A memorial to honor the enslaved people of George Mason. A building named for trailblazing African American mathematician Katherine Johnson.
Two major campus projects designed to better reflect and symbolize the university’s vision of inclusion were approved by the George Mason University Board of Visitors last week.
Mason will rename a building on the Science and Technology Campus to honor Katherine G. Johnson, a trailblazing African American mathematician who champions civil rights and equal opportunities for women in STEM. And as the next phase of the Enslaved People of George Mason project, the university will build a memorial on the Fairfax Campus that will provide a more thorough perspective of the contradictive life led by the university’s namesake.
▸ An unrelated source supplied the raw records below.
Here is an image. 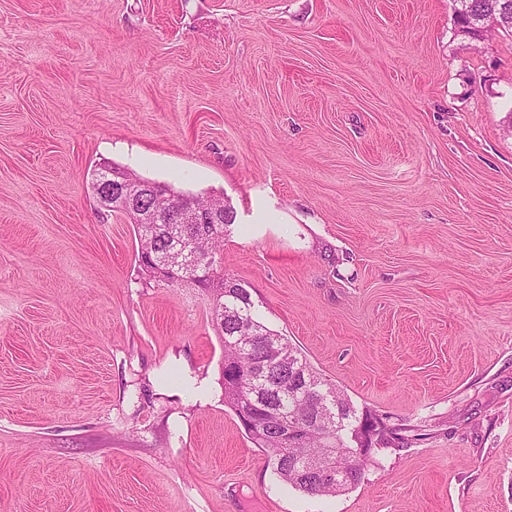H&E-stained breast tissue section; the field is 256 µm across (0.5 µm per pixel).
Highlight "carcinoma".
<instances>
[{
	"label": "carcinoma",
	"mask_w": 512,
	"mask_h": 512,
	"mask_svg": "<svg viewBox=\"0 0 512 512\" xmlns=\"http://www.w3.org/2000/svg\"><path fill=\"white\" fill-rule=\"evenodd\" d=\"M222 224H187L188 242L198 255L220 258L224 231L235 222V212L224 206ZM137 255L164 251L173 242L169 224H152L144 231L134 225ZM147 280L178 285L176 275L160 264L151 269L139 267ZM192 286L204 292L210 302L212 320L220 331L224 350L222 377L224 403L238 418L251 415L260 426L245 428L249 438L267 452L278 476L293 488L312 495H336L358 485L364 477L362 449L369 447L368 435L376 428L373 416H357L345 394L313 369L288 340L269 329L251 311L246 288H233L218 266L197 271ZM298 430L303 449L321 456L327 449L339 452L334 481L314 485L313 477L296 471L284 456L285 446L278 438L280 421Z\"/></svg>",
	"instance_id": "carcinoma-1"
}]
</instances>
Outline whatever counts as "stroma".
I'll return each instance as SVG.
<instances>
[{
  "label": "stroma",
  "mask_w": 512,
  "mask_h": 512,
  "mask_svg": "<svg viewBox=\"0 0 512 512\" xmlns=\"http://www.w3.org/2000/svg\"><path fill=\"white\" fill-rule=\"evenodd\" d=\"M454 29L452 0H0V512H512V36ZM104 165L228 201L225 277L411 443L283 482Z\"/></svg>",
  "instance_id": "stroma-1"
}]
</instances>
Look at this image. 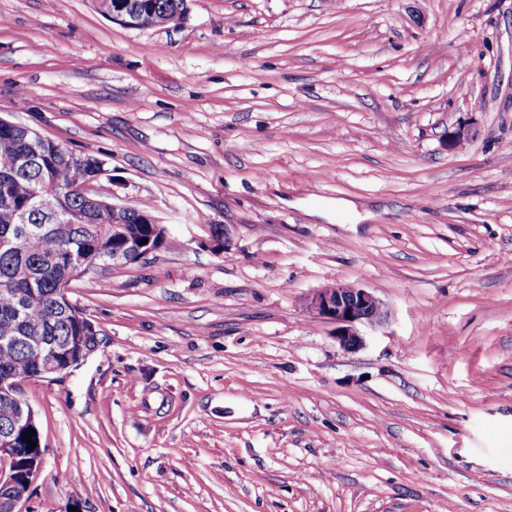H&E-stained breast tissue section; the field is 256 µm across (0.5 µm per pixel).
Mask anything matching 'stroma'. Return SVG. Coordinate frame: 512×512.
<instances>
[{
	"mask_svg": "<svg viewBox=\"0 0 512 512\" xmlns=\"http://www.w3.org/2000/svg\"><path fill=\"white\" fill-rule=\"evenodd\" d=\"M187 5L0 0V118L167 230L76 282L98 350L22 383L24 512H512V0ZM332 283L388 312L356 350ZM98 0L96 5L97 10L104 16H110L113 20H118L123 24L130 27H143L154 25H166L175 15H183L187 12V0H131L132 10L138 14L144 13L150 23L143 21V18H137L133 14L132 20L129 19L130 4L126 0ZM106 2L112 3L109 13L105 14L108 10ZM326 286L308 299L312 314L335 325V337L345 350L362 344L360 325H378L386 320L387 312L381 301L370 291L353 284Z\"/></svg>",
	"mask_w": 512,
	"mask_h": 512,
	"instance_id": "stroma-1",
	"label": "stroma"
}]
</instances>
Mason President Ángel Cabrera said the two projects support the university’s mission as an innovative and inclusive academic community and enable Mason to “evolve in our symbols to be true to that vision of inclusion.”
“We’re proud to be one of the most diverse universities in the country,” Cabrera said. “That also increases the responsibilities to deliver on our mission, to deliver on our values, to be a space where everybody can thrive regardless of their background. These projects will support and reflect that fundamental aspect of our university.”
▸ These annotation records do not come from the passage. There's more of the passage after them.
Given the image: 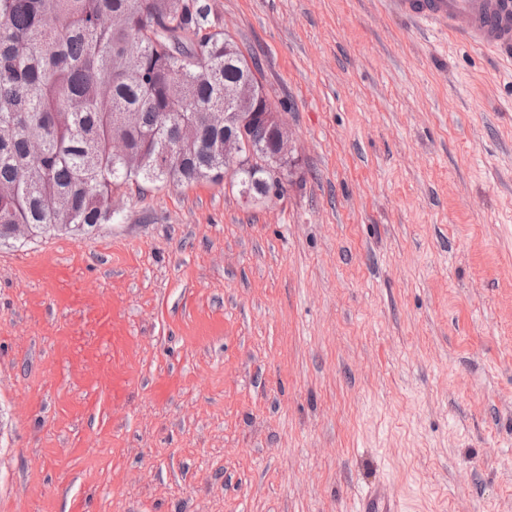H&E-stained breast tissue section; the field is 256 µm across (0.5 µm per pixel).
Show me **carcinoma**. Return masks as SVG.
<instances>
[{
  "mask_svg": "<svg viewBox=\"0 0 512 512\" xmlns=\"http://www.w3.org/2000/svg\"><path fill=\"white\" fill-rule=\"evenodd\" d=\"M259 84L208 0H0V240L106 224L136 182L219 183L267 196L272 132ZM248 121L224 142V115Z\"/></svg>",
  "mask_w": 512,
  "mask_h": 512,
  "instance_id": "carcinoma-1",
  "label": "carcinoma"
}]
</instances>
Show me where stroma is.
<instances>
[{
	"label": "stroma",
	"instance_id": "35a3bbf8",
	"mask_svg": "<svg viewBox=\"0 0 512 512\" xmlns=\"http://www.w3.org/2000/svg\"><path fill=\"white\" fill-rule=\"evenodd\" d=\"M209 2L283 188L0 242V512H512V58L388 0ZM394 504L386 497L384 490L376 486L362 499L359 512H393Z\"/></svg>",
	"mask_w": 512,
	"mask_h": 512
}]
</instances>
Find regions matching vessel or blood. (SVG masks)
Segmentation results:
<instances>
[{
    "label": "vessel or blood",
    "instance_id": "vessel-or-blood-1",
    "mask_svg": "<svg viewBox=\"0 0 512 512\" xmlns=\"http://www.w3.org/2000/svg\"><path fill=\"white\" fill-rule=\"evenodd\" d=\"M406 16L427 23L447 22L466 44L483 49L512 50V0H392ZM382 487L363 498L359 512H394Z\"/></svg>",
    "mask_w": 512,
    "mask_h": 512
}]
</instances>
Bull Run Hall, the largest building on the SciTech Campus in Manassas, will be named Katherine G. Johnson Hall in recognition of the 100-year-old NASA mathematician who overcame racism and sexism to emerge as an integral contributor to the early success of the U.S. space program. Mason also will create a scholarship in her name.
One of the three main characters portrayed in the 2017 Oscar-nominated film “Hidden Figures,” Johnson performed the complex calculations and flight path analysis of spacecraft that led to the United States achieving flight during the early years of the space program, including America’s first human space flight, early missions of Alan Shepard and John Glenn, and the Apollo 11 flight to the moon in 1969.
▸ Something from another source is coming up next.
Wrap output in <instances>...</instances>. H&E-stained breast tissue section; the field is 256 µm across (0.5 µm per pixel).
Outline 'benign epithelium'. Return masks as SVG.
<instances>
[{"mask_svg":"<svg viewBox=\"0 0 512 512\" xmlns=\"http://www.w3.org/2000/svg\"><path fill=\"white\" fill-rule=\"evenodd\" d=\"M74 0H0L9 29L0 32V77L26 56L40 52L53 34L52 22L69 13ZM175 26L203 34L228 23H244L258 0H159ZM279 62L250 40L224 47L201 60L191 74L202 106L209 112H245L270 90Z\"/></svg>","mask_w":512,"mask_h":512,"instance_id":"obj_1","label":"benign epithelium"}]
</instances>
Johnson has received several NASA awards, the Presidential Medal of Freedom from Barack Obama in 2015, and has NASA facilities named in her honor.
The Enslaved People of George Mason memorial, part of the Core Campus Project in Fairfax, and designed by Perkins + Will, will provide a more complete account of the complicated legacy of George Mason IV, a founding father who championed individual freedom but who also owned slaves.
The memorial, scheduled to be completed in 2021, will honor two of the more than 100 people enslaved at Gunston Hall—a 10-year-old girl named Penny and James, Mason’s manservant. The memorial on Wilkins Plaza will be designed to convey the hidden voices of the enslaved, the traditional voice of George Mason, and a space designed for students and others to reflect and share their own voices.
“The three elements provide a space for us to think about the past, the present, and what it means to engage in difficult dialogue,” said Wendi Manuel-Scott, a professor of history and art history at Mason and director of the Enslaved People of George Mason project. “Our intention here is to give visitors an opportunity to see the fullness of George Mason, the enslaved laborers he held, and their contributions to who we are as a nation.”
In addition, four quotes will be added around the bottom of the George Mason statue to convey his conflicted role in American history.
Manuel-Scott, professor of history and art history Benedict Carton, Fenwick history librarian George Oberle, and three of the five undergraduate students involved in the project (Alexis Bracey, global affairs; Kye Farrow, history; Ayman Fatima, government and international politics and systems engineering; Elizabeth Perez-Garcia, criminology, law and society; and Farhaj Murshed, applied statistics) made a presentation about the memorial at the BOV meeting last week. The team began its archival research in the spring of 2017.
Wilkins Plaza is an apt home for the memorial and the Mason statue—late Robinson Professor Roger Wilkins was a civil rights leader known for his insightful writing and speaking about the history of race in America. A fountain that also will be part of the memorial will be embedded with a quill and a Wilkins quote: “We have no hope of solving our problems without harnessing the diversity, the energy, and the creativity of all our people.”
In 2016, inspired by Honors College student questions about the enslaved people of Gunston Hall, Carton and Manuel-Scott applied for a grant through the Office of Student Scholarship, Creative Activities, and Research (OSCAR) to dig into the past and seek to understand the life of the school’s namesake and those enslaved by him at Gunston Hall.
“One of the things that this project does is confront the full legacy of our namesake in a way that speaks to who we are as Mason, in a way that’s courageous, in a way that exemplifies what we do best as a university,” said Julian Williams, Mason vice president of Compliance, Diversity and Ethics. “And that is to turn student questions into action, into work with faculty members, and to make that into something that’s long-lasting.”